With an hour until the next bus, I had brief look in a couple of shops, before grabbing a coffee from Greggs, and then took a slow saunter up to the station. The bus tuned up more or less on time, although considering the rural nature of the route, I was surprised to see it was a double-decker. I boarded and, as there is no official stop opposite the George & Dragon, had a quick word with the driver about stopping there.

We have asked drivers before, on these sorts of trips, and they are usually happy to oblige. This one was no exception, and pulled up near to the pub. I thanked her and said to look out for some dodgy characters getting on at Paddock Wood, and wanting dropping at the same pub. I carefully crossed the busy B2017 and made my way to the pub entrance. The car park looked reasonably full and through the plain glass windows I could see a healthy number of customers inside.

The pub was indeed busy, mainly with diners, but not exclusively so. Two beers were on, Taylor’s Landlord, plus a beers I hadn’t come across before from Tonbridge Brewery. I played it safe and went for the Landlord, taking my beer outside to a seat on the shady rear patio. From there I had a clear view through the pub’s dining area, and out to the road in front. This gave me clear sight of the bus when it arrived, with three of my friends on board.

I beckoned to them through the window, and after ordering their beers they joined me on the patio.  The latter overlooks a large and well-laid out garden, but it was far too hot to sit out in the sun unless you wanted to frazzle. The CAMRA contingent told me their visit to the Forester’s had been worthwhile, although with Doom Bar as the sole cask ale, I hadn’t missed much beer-wise. From a pub point of view, the Forester’s remains as one of the few local hostelries I haven’t managed to visit.

The Landlord was on good form at the G&D, and it was encouraging to see the pub nice and busy too. I wrote a short piece about it, earlier in the year following its re-opening under new and sympathetic owners, who had spent much of lock-down renovating the pub, so it was nice to see their hard work paying dividends. The food offering looked good too, as evidenced by the choices that two members of the party had for lunch.

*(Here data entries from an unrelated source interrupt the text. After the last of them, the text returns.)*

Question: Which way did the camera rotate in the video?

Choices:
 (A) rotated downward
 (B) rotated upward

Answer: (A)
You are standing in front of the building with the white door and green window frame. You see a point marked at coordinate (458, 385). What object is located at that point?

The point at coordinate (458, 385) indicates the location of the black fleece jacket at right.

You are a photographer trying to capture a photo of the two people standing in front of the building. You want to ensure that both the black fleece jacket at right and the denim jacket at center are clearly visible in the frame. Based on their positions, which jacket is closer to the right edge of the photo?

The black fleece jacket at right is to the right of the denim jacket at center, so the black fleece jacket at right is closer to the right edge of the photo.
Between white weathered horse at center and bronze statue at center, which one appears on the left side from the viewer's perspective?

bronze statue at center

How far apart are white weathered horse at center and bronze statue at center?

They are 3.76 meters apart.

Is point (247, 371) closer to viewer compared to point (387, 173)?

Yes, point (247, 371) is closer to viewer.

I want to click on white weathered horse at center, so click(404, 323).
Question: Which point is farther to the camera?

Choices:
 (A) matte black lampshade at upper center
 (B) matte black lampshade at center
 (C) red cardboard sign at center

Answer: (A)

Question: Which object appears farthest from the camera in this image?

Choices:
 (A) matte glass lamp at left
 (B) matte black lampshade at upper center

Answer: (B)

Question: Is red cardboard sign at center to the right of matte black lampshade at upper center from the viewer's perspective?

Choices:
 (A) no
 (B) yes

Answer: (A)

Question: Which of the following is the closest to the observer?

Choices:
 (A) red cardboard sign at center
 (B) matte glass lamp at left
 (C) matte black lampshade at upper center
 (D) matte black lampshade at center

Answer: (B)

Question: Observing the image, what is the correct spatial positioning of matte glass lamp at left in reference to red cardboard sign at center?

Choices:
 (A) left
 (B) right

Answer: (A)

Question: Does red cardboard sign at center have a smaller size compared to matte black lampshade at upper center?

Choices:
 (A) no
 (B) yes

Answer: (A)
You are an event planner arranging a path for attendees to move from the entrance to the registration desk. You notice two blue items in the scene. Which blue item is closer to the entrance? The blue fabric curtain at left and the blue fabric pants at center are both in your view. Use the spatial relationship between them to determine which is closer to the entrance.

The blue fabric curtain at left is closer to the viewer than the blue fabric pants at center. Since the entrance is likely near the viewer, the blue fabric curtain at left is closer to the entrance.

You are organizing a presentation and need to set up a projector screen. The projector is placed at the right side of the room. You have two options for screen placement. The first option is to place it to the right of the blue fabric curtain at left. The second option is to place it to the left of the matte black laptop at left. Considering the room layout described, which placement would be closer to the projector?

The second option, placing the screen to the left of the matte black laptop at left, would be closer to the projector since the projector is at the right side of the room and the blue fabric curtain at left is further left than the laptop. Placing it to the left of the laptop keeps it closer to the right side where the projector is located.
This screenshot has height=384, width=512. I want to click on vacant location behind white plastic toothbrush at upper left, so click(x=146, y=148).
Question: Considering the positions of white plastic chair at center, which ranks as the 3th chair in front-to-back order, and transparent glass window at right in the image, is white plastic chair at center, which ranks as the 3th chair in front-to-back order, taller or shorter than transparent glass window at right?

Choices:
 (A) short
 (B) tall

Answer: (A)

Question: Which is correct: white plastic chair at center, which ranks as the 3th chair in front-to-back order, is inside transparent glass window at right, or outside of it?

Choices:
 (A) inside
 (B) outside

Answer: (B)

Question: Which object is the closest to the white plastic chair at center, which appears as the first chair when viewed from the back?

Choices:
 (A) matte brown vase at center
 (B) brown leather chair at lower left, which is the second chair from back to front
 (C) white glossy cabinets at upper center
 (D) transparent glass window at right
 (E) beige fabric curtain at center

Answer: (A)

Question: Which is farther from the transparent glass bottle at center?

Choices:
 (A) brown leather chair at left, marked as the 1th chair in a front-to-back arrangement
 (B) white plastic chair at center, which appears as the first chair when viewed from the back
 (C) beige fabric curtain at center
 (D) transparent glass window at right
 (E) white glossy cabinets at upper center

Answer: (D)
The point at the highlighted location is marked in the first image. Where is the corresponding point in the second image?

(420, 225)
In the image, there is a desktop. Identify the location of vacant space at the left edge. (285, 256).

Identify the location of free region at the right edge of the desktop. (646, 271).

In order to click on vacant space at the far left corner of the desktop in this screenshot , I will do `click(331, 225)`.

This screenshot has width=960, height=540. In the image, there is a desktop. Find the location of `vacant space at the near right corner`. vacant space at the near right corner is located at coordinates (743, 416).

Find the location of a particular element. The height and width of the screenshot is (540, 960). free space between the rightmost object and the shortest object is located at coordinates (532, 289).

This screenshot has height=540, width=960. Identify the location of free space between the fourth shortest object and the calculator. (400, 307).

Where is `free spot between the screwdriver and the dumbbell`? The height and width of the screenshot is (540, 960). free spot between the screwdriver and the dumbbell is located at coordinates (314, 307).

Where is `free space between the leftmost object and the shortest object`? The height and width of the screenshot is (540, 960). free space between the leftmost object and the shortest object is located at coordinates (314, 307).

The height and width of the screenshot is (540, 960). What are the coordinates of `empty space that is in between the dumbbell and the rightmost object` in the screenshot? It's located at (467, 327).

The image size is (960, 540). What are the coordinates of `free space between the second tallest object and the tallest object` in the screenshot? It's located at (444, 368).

Roughly an hour later, we traipsed outside to wait for the next bus heading back to Tonbridge. There was a different driver this time, but it was only a couple of stops before our next port of call – the Poacher & Partridge, at Tudeley. The Poacher is a large sprawling pub that had been enlarged over the years. It has also undergone several name changes, before adding a bird to one who steals game, and adopting the present moniker.

The P&P was another pub that Matt and I had visited during lock-down, sitting out at one of the tables in front, in order to comply with the restrictions in force at the time. This time around I obtained a much better look inside the pub, which seemed virtually empty seeing as most customers were sitting outside. We joined them, choosing one of the shaded tables beneath the vine-laden pergola.

The ripening bunches of grapes, hanging from the woodwork unfortunately attracted the wasps, but they didn’t cause us too much bother, and we spent a
pleasant hour or so catching up on beer, pubs, and holiday related matters. We were joined by a member from Leigh who had driven over, and he very kindly offered me a lift back into Tonbridge. This meant avoiding the, at times, hair-raising walk back to the bus stop.

So, despite earlier problems with the buses, the afternoon ended well, with two contrasting pubs proving that on a Friday at least, people still like to head out for a drink or two in the great outdoors.